これらを比較すると、北西に進んだあと西寄りに進路を変え、小笠原諸島付近を西進する予測で概ね揃っていることがわかります。その後は予測のばらつきが拡大するものの、現時点では本州の南を西進して、奄美や沖縄方面に進む計算がやや目立つ状況です。

予報円が示される5日間よりも先の予測は誤差が大きく、シミュレーション結果に大きな不確実性があります。この誤差は日がたつにつれて縮小する見込みですので、最新の台風情報を随時ご確認ください。
本格的な台風シーズンの幕開け
平年の台風発生数
台風の発生は、先週24日(金)に発生した台風12号(ノウル)以来3日ぶりで、今月5つめの台風発生です。7月の台風発生数の平年値は3.7個ですので、今年7月は平年より発生が多くなっています。

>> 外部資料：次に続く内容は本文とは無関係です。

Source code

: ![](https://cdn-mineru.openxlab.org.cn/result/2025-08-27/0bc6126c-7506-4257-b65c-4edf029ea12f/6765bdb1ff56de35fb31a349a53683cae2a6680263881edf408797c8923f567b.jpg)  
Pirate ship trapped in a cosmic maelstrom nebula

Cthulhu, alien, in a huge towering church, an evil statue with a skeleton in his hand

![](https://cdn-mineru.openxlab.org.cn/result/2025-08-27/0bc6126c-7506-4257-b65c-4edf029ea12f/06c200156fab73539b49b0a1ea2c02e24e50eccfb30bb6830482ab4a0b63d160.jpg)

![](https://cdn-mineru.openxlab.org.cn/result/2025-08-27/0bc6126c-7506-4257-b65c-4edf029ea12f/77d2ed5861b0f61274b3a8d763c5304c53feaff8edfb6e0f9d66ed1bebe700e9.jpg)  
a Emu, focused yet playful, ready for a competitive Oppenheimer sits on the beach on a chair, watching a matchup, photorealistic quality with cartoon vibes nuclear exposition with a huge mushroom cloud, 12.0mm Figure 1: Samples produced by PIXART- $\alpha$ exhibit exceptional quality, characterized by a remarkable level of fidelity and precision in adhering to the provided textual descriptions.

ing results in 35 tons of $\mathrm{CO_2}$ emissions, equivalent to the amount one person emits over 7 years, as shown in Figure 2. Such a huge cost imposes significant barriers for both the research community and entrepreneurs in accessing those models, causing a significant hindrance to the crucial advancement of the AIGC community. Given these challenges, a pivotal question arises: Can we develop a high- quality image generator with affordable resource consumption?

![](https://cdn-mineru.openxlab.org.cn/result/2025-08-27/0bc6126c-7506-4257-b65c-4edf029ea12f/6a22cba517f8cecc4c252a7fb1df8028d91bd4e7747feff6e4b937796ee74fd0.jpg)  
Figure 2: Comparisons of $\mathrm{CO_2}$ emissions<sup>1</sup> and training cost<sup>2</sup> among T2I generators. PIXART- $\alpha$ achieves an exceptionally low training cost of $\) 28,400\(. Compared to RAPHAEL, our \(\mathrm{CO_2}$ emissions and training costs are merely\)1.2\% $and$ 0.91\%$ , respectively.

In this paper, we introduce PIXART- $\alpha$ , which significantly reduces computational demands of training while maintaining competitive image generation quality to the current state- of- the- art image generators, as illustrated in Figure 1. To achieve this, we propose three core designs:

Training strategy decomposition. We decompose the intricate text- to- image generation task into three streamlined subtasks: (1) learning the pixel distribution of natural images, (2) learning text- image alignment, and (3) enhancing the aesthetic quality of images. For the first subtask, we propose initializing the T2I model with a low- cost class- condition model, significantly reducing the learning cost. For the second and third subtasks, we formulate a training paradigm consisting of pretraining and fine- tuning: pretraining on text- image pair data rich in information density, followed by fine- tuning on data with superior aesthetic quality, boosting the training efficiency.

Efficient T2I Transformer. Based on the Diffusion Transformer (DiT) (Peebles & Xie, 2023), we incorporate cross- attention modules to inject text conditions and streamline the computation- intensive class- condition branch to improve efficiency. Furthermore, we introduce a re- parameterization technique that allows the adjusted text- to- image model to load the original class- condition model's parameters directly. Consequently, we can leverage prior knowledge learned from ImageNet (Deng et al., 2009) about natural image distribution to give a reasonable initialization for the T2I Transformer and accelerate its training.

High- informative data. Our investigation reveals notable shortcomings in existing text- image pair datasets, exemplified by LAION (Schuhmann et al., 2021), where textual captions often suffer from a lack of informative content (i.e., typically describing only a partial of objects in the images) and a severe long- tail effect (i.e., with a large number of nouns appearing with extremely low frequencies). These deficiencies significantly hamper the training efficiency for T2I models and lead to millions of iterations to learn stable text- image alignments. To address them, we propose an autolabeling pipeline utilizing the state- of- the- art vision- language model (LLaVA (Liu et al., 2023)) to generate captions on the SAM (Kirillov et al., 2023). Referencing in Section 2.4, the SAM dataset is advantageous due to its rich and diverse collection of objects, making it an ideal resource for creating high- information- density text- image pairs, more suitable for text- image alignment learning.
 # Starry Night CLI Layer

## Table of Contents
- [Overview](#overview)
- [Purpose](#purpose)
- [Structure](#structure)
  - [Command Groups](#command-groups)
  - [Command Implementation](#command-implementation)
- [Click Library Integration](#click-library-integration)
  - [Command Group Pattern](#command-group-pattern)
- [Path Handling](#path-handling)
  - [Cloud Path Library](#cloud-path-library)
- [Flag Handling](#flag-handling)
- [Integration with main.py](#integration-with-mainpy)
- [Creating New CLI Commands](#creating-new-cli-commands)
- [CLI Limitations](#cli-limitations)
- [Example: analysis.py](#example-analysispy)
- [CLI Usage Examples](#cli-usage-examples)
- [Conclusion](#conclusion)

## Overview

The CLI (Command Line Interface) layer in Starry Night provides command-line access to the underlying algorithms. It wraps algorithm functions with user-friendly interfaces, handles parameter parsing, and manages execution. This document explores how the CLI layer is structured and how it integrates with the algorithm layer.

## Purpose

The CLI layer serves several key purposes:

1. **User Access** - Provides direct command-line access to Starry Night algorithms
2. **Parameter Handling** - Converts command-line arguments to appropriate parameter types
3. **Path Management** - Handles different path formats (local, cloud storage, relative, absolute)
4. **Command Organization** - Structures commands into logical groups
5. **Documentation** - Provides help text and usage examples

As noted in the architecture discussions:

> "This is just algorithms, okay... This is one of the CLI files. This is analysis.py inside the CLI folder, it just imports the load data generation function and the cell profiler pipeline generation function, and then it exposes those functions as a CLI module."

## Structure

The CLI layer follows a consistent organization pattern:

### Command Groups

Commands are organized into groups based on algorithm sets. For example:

2026年はかなり早いペースで台風が発生していて、7月までの累計も平年より5つほど多い状況です。これから本格的な台風シーズンですので、台風対策・大雨対策を整えておくようにしてください。

また、今年は1月から7月まで毎月台風が発生しています。1951年からの統計で、1月から7月まで毎月台風が発生したのは1965年、2015年と今年2026年の3回のみです。
台風の名前
北西太平洋や南シナ海で発生した台風の名前は、国際機関「台風委員会」の加盟国などが提案した名称があらかじめ140個用意されていて、発生順につけられます。

台風13号の名前「ドルフィン(Dolphin/白海豚)」は香港が提案した名称で、香港を代表する動物の一つ「白いるか」からとられています。